This result, which we have estimated three ways, is a predictive distribution, based on our uncertainty about x.

We can compute the mixture analtically using thinkbayes2.MakeMixture:

def MakeMixture(metapmf, label='mix'):
    """Make a mixture distribution.

    Args:
      metapmf: Pmf that maps from Pmfs to probs.
      label: string label for the new Pmf.

    Returns: Pmf object.
    """
    mix = Pmf(label=label)
    for pmf, p1 in metapmf.Items():
        for k, p2 in pmf.Items():
            mix[k] += p1 * p2
    return mix

The outer loop iterates through the Pmfs; the inner loop iterates through the items.

So p1 is the probability of choosing a particular Pmf; p2 is the probability of choosing a value from the Pmf.

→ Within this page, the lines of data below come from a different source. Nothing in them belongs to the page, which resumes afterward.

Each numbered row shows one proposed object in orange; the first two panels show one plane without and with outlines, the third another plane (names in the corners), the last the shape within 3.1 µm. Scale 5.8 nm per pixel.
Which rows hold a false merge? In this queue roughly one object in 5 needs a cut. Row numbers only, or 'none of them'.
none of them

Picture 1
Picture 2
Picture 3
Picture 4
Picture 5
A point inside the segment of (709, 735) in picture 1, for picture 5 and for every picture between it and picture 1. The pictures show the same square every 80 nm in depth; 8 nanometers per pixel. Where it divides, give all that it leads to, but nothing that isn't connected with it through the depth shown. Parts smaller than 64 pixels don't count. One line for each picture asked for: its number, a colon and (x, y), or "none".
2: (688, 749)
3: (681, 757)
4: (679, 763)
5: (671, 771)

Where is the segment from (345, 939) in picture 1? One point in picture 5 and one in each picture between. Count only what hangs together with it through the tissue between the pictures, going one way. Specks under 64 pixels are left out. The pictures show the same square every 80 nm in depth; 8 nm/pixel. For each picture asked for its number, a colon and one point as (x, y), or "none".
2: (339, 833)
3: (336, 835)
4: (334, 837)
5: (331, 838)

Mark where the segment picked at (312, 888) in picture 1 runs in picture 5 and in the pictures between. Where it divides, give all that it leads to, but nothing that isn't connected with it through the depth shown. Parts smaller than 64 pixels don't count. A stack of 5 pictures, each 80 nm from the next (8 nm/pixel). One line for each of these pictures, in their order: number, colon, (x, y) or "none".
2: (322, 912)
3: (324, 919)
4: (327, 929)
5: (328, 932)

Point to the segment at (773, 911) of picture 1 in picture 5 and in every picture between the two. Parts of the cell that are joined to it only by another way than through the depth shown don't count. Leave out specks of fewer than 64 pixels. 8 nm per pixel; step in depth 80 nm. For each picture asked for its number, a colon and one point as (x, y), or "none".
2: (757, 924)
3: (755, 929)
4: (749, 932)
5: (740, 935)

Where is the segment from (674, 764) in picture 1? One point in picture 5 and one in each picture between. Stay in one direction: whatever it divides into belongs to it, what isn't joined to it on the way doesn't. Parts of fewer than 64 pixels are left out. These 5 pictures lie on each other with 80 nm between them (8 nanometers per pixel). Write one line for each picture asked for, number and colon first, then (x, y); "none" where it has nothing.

In the example, each Pmf is associated with a value of x (probability of hitting a target). The inner loop enumerates the values of k (number of targets hit after 10 shots).


In [18]:
from thinkbayes2 import MakeMixture

mix = MakeMixture(metapmf)
thinkplot.Hist(mix)
mix.Mean()


Out[18]:
3.700000000000003

In [19]:
mix[3]


Out[19]:
0.23054197320000014

Exercise: Assuming again that the distribution of x in the population of designs is well-modeled by a beta distribution with parameters α=2 and β=3, what the distribution if k if I choose a random Alien Blaster and fire 10 shots?


In [ ]: